I did have a number of issues with git-lfs though. Running git lfs pull looked like it downloaded the files, but the data was still just placeholder files in the filesystem when I checked, and running oddvoices died the first time trying to open the stub wav file in the quake voice, which was still just a textfile… anyway I manually downloaded that one file and then I was able to compile the voice, but rendering failed in a similar way on an unknown file resulting in a KeyError during part of the corpus.py routines to read the voice. (Sorry I forgot to make a note of the exact line number… I think it was trying to index into an object called string iirc… The compiled voice looks good though, the magic string is there and I was able to use it when I disabled git lfs so it must have been failing somewhere else…)
After several months’ hiatus from this project, I have recently resumed working on OddVoices. I ported the Python prototype over to C++ and built a friendlier option to the command-line interface: a web page where you can upload a MIDI file and text and produce a WAV output right in your browser thanks to the power of WebAssembly.
I’ve been posting OddVoices dev logs on my blog. I’m here to share a few choice updates.
First, I have registered oddvoices.org, the new home of the web frontend:
Also we have the addition of a new voice, Air Navier, and incorporation of real vocal pitch phenomena such as “preparation” (sliding away from the target pitch before sliding towards it) and “overshoot” (sliding past the target pitch, then changing direction). See images, derived by running real vocal data through a pitch tracker.
Thanks for sharing this, and your blog, it’s interesting to understand how it all works… Looking forward to a Supercollider version one day!
[P.s.: I don’t know if you’ve come across FoF synthesis in your research, but it might be interesting to check out. FoF is a French acronym, and means “formant wave function” synthesis. It was used by the Ircam CHANT project back in the day and produced some really nice sounding singing voices. I think it pre-dates PSOLA, and has some similarities as well. There’s an example clip from CHANT here]

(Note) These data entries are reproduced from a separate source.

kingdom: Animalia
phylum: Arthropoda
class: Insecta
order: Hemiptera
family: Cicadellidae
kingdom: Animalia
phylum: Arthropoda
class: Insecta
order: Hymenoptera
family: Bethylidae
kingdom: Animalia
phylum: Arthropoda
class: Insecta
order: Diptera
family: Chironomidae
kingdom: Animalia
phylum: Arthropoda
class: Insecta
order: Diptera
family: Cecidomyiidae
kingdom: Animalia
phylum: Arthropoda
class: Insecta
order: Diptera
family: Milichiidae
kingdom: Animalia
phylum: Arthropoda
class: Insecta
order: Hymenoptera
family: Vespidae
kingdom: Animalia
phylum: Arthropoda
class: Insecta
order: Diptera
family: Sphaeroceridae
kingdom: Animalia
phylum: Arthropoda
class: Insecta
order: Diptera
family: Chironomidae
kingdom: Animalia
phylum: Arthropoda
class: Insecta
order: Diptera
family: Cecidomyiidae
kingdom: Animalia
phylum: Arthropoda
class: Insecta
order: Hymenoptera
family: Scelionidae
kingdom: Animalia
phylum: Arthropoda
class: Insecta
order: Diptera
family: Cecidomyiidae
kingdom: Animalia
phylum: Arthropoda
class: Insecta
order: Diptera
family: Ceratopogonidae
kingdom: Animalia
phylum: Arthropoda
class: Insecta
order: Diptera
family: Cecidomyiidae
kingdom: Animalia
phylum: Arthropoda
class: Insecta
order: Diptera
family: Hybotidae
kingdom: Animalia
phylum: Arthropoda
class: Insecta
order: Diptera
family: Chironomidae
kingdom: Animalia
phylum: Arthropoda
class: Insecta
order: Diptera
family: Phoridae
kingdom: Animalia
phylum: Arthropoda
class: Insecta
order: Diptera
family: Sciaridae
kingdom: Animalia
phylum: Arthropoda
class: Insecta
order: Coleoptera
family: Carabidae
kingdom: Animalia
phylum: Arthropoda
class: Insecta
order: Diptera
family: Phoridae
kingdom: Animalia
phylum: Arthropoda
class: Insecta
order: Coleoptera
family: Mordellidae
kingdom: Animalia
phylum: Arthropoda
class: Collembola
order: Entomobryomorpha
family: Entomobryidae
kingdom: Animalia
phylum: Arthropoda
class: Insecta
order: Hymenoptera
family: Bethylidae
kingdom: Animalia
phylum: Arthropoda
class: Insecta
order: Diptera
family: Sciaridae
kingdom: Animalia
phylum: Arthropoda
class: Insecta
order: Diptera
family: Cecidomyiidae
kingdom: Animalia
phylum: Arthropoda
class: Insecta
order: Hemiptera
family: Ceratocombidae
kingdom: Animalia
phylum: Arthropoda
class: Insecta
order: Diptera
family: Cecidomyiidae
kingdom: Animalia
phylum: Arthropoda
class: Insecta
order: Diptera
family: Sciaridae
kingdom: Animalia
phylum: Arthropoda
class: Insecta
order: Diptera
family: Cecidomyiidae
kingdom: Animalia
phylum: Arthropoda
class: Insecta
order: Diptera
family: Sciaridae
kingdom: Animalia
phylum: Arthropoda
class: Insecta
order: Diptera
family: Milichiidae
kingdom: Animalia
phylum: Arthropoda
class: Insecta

Thanks for the links. In the textbook Text-to-Speech Synthesis, Paul Taylor describes how speech synthesizers evolved over time in “generations.” The first generation of speech synths was developed in the 70’s and 80’s and uses parametric control of formants in schemes like FOF, windowed sync, and LPC.
OddVoices is a second-gen singing synthesizer, modeled after late 80’s and 90’s speech synths that use sample playback with time-frequency modification. MBROLA also falls in this category.
Unit selection, like in your second link, is a third-generation method along with Hidden Markov Models (the recent Casio synth is apparently based on Sinsy, which is HMM-based). They sound great due to their heavy use of contextual information to select samples. In the past decade, deep learning approaches have sprung up that could be called “fourth generation.”
The downsides of the later generations are that they require enormous amounts of training data to work their magic. When deciding which approach I wanted to go with at the inception of OddVoices, I made a deliberate tradeoff because I don’t have the resources to record long hours of singing. The benefit is that new voice banks can be created with not too much work, enabling a wide diversity of voices in the project.